=== Passage for review ===

# Video Review of Hitachi's 2" Brad Nailer



## IFHConstruction

I have hitachi's 1&1/4" brad nailer, their 2 &1/2" finishing nailer and a pair of their coil roofing/siding nailers. All my hitachi tools, especially their pneumatics are top notch for the price paid. I have not had any problems with any of them.

I like your ejecting nail trick. It seemed like it bothered you in the video, no worries we all have our moments.


----------



## pintodeluxe

Thanks for the review, nice video. I have had mixed results with Hitachi tools in general. I got rid of my tablesaw and router in favor of other brands. I like my Hitachi impact driver, and have to agree with you that this is a nice looking brad nailer. I decided on the Bostich 2-1/8" brad nailer because of its oil-free design and rear muffled exhaust. The main thing with brad nailers is to get one that can handle 2" brads. Much more useful than the old 1-1/4" nailers. 
Thanks again for the review!


----------



## mnguy

I have had this same brad nailer for ~2 years, and I love it. It has been completely trouble free through light - moderate use. I think I've jammed a total of 2 brads, and it's a dream to clear. The rear safety makes it much easier to accurately place brads. My Hitachi replaced a Bostich that was ~8 years old, and it is a major upgrade over that specific nailer.

=== Study material ===

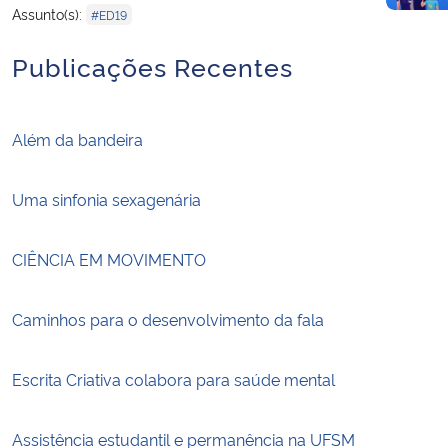
Assunto(s):
#ED19
Publicações Recentes
Além da bandeira
Uma sinfonia sexagenária
CIÊNCIA EM MOVIMENTO
Caminhos para o desenvolvimento da fala
Escrita Criativa colabora para saúde mental
Assistência estudantil e permanência na UFSM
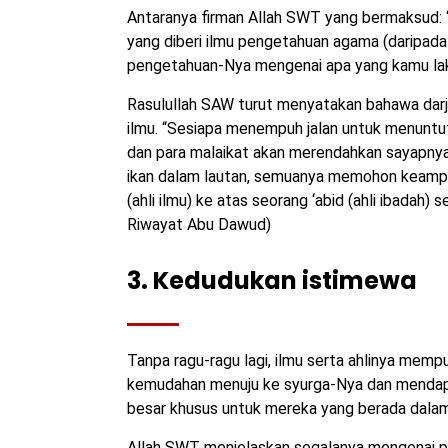
Antaranya firman Allah SWT yang bermaksud: “
yang diberi ilmu pengetahuan agama (daripada
pengetahuan-Nya mengenai apa yang kamu laku
Rasulullah SAW turut menyatakan bahawa darjat
ilmu. “Sesiapa menempuh jalan untuk menuntu
dan para malaikat akan merendahkan sayapnya
ikan dalam lautan, semuanya memohon keampu
(ahli ilmu) ke atas seorang ‘abid (ahli ibadah
Riwayat Abu Dawud)
3. Kedudukan istimewa
Tanpa ragu-ragu lagi, ilmu serta ahlinya mem
kemudahan menuju ke syurga-Nya dan mendapa
besar khusus untuk mereka yang berada dalam
Allah SWT menjelaskan segalanya mengenai pe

===

> What is expected:
From the forum thread reviewing Hitachi's 2" brad nailer, list every Hitachi tool that a poster says they currently own.

> Answer space:
- 1-1/4" brad nailer (IFHConstruction)
- 2-1/2" finishing nailer (IFHConstruction)
- A pair of coil roofing/siding nailers (IFHConstruction)
- Impact driver (pintodeluxe)
- The 2" brad nailer under review (mnguy)